- [PROBLEM DESCRIPTION] Quote all entries exactly, leaving pictures aside.

═══ SUPPLIED MATERIAL

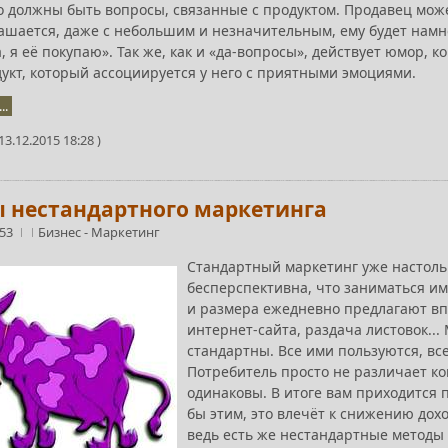
 должны быть вопросы, связанные с продуктом. Продавец может
лашается, даже с небольшим и незначительным, ему будет намн
а, я её покупаю». Так же, как и «да-вопросы», действует юмор, 
дукт, который ассоциируется у него с приятными эмоциями.
..
3.12.2015 18:28 )
 нестандартного маркетинга
:53
Бизнес
-
Маркетинг
Стандартный маркетинг уже настольк
бесперспективна, что заниматься и
и размера ежедневно предлагают впо
интернет-сайта, раздача листовок..
стандартны. Все ими пользуются, все
Потребитель просто не различает ко
одинаковы. В итоге вам приходится 
бы этим, это влечёт к снижению дох
ведь есть же нестандартные методы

══════

- [ANSWER TO THIS EXERCISE]
 должны быть вопросы, связанные с продуктом. Продавец может
лашается, даже с небольшим и незначительным, ему будет намн
а, я её покупаю». Так же, как и «да-вопросы», действует юмор, 
дукт, который ассоциируется у него с приятными эмоциями.
..
3.12.2015 18:28 )
 нестандартного маркетинга
:53
Бизнес
-
Маркетинг
Стандартный маркетинг уже настольк
бесперспективна, что заниматься и
и размера ежедневно предлагают впо
интернет-сайта, раздача листовок..
стандартны. Все ими пользуются, все
Потребитель просто не различает ко
одинаковы. В итоге вам приходится 
бы этим, это влечёт к снижению дох
ведь есть же нестандартные методы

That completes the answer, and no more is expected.